Problem to work on
Find the word "разделом" below. Copy each line that has it.

○ ○ ○ ○ ○ ○ ○

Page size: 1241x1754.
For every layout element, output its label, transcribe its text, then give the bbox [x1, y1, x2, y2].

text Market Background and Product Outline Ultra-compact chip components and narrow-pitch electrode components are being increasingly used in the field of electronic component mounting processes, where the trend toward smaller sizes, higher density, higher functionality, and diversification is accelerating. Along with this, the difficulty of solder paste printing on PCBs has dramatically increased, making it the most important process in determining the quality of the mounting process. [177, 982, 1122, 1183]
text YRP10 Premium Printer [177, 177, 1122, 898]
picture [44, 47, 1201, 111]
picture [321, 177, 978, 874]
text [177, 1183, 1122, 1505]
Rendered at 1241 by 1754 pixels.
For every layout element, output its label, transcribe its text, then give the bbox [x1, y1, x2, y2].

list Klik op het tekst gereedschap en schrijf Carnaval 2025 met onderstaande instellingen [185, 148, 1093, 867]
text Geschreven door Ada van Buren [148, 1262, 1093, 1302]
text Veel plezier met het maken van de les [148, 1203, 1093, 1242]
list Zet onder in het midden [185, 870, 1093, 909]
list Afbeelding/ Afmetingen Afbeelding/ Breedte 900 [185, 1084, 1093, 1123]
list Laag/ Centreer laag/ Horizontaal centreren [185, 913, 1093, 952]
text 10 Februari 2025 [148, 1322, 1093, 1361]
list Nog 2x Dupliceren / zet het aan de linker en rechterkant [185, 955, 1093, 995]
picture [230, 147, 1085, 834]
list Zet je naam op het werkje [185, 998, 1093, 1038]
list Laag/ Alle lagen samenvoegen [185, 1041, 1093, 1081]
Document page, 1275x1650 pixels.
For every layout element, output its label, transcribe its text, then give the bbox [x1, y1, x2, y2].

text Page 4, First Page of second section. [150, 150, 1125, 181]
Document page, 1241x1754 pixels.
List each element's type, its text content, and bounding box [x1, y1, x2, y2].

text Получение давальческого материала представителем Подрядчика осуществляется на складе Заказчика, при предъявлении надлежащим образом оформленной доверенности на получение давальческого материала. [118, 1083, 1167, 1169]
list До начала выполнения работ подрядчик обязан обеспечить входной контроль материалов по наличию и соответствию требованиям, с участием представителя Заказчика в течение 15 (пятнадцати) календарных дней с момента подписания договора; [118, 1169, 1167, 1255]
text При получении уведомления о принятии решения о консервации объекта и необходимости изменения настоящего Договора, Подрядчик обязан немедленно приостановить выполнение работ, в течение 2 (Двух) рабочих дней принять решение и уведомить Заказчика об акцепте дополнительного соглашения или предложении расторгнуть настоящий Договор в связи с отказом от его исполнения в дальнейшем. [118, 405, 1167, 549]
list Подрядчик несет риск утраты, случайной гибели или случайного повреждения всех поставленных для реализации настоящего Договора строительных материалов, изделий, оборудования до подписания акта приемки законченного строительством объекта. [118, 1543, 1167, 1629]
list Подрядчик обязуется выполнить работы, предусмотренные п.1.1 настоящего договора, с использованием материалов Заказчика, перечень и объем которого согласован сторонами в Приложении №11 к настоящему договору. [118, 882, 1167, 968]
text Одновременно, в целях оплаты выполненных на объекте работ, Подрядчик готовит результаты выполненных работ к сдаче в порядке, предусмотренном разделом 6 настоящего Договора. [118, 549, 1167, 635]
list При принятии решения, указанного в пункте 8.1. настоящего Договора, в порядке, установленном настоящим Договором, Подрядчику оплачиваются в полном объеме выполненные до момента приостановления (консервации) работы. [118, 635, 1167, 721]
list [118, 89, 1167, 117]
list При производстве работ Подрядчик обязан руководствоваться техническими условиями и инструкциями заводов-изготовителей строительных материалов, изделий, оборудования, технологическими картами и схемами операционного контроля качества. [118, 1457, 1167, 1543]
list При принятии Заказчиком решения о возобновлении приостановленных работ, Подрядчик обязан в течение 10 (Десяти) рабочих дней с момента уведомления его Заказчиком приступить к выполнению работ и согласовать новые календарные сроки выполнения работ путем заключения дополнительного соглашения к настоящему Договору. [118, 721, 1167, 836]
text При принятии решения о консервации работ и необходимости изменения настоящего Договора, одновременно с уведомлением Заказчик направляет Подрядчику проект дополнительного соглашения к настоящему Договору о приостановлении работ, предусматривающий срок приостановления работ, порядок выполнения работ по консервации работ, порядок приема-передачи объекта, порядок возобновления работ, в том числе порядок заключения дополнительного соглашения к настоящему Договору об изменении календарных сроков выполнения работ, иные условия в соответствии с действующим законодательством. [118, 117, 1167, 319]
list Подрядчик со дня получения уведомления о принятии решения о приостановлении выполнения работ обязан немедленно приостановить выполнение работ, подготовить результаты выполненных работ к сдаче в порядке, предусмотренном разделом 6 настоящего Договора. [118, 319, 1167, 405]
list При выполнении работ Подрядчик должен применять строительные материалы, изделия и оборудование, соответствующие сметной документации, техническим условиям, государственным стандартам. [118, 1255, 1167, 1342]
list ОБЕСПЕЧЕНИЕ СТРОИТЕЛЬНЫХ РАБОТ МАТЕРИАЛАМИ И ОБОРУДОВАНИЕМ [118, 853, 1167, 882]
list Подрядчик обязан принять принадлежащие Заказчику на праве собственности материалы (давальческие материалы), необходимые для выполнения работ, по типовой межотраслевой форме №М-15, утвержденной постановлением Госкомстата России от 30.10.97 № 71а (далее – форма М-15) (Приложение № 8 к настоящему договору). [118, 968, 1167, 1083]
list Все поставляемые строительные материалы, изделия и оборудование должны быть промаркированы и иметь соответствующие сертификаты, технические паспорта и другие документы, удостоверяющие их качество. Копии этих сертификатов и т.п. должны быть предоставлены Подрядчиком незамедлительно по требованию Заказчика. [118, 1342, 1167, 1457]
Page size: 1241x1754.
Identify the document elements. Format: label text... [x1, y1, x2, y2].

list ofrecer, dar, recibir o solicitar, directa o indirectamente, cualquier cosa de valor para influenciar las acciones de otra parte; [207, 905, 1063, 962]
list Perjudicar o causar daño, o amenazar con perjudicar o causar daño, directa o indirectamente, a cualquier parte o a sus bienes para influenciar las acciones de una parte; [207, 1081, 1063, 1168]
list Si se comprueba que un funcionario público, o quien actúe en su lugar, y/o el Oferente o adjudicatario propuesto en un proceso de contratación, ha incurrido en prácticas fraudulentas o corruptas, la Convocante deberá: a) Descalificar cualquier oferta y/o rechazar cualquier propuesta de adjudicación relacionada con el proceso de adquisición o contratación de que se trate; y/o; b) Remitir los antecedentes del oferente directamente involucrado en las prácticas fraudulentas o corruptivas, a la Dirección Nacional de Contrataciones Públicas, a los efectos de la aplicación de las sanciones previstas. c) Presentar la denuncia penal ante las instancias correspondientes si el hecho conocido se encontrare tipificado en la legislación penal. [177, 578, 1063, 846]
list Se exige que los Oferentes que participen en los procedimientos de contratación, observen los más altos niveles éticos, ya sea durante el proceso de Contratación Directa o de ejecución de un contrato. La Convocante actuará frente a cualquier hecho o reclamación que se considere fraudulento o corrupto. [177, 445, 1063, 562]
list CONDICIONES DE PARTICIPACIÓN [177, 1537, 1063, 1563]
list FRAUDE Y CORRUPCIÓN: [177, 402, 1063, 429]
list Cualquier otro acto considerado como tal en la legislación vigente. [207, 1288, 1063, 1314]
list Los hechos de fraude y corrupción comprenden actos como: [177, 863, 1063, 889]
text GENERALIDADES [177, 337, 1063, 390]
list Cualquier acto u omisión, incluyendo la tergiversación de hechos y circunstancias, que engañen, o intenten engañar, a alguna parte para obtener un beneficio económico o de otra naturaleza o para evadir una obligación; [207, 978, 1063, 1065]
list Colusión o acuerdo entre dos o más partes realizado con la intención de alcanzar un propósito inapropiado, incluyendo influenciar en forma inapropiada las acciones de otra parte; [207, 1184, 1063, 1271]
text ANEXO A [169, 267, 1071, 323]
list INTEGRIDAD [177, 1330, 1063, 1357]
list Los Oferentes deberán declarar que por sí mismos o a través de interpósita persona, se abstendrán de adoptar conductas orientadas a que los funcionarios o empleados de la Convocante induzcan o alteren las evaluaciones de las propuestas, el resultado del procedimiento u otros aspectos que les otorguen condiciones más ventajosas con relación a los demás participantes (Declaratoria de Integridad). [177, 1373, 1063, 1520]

○ ○ ○ ○ ○ ○ ○

Result of this task
text Одновременно, в целях оплаты выполненных на объекте работ, Подрядчик готовит результаты выполненных работ к сдаче в порядке, предусмотренном разделом 6 настоящего Договора. [118, 549, 1167, 635]
list Подрядчик со дня получения уведомления о принятии решения о приостановлении выполнения работ обязан немедленно приостановить выполнение работ, подготовить результаты выполненных работ к сдаче в порядке, предусмотренном разделом 6 настоящего Договора. [118, 319, 1167, 405]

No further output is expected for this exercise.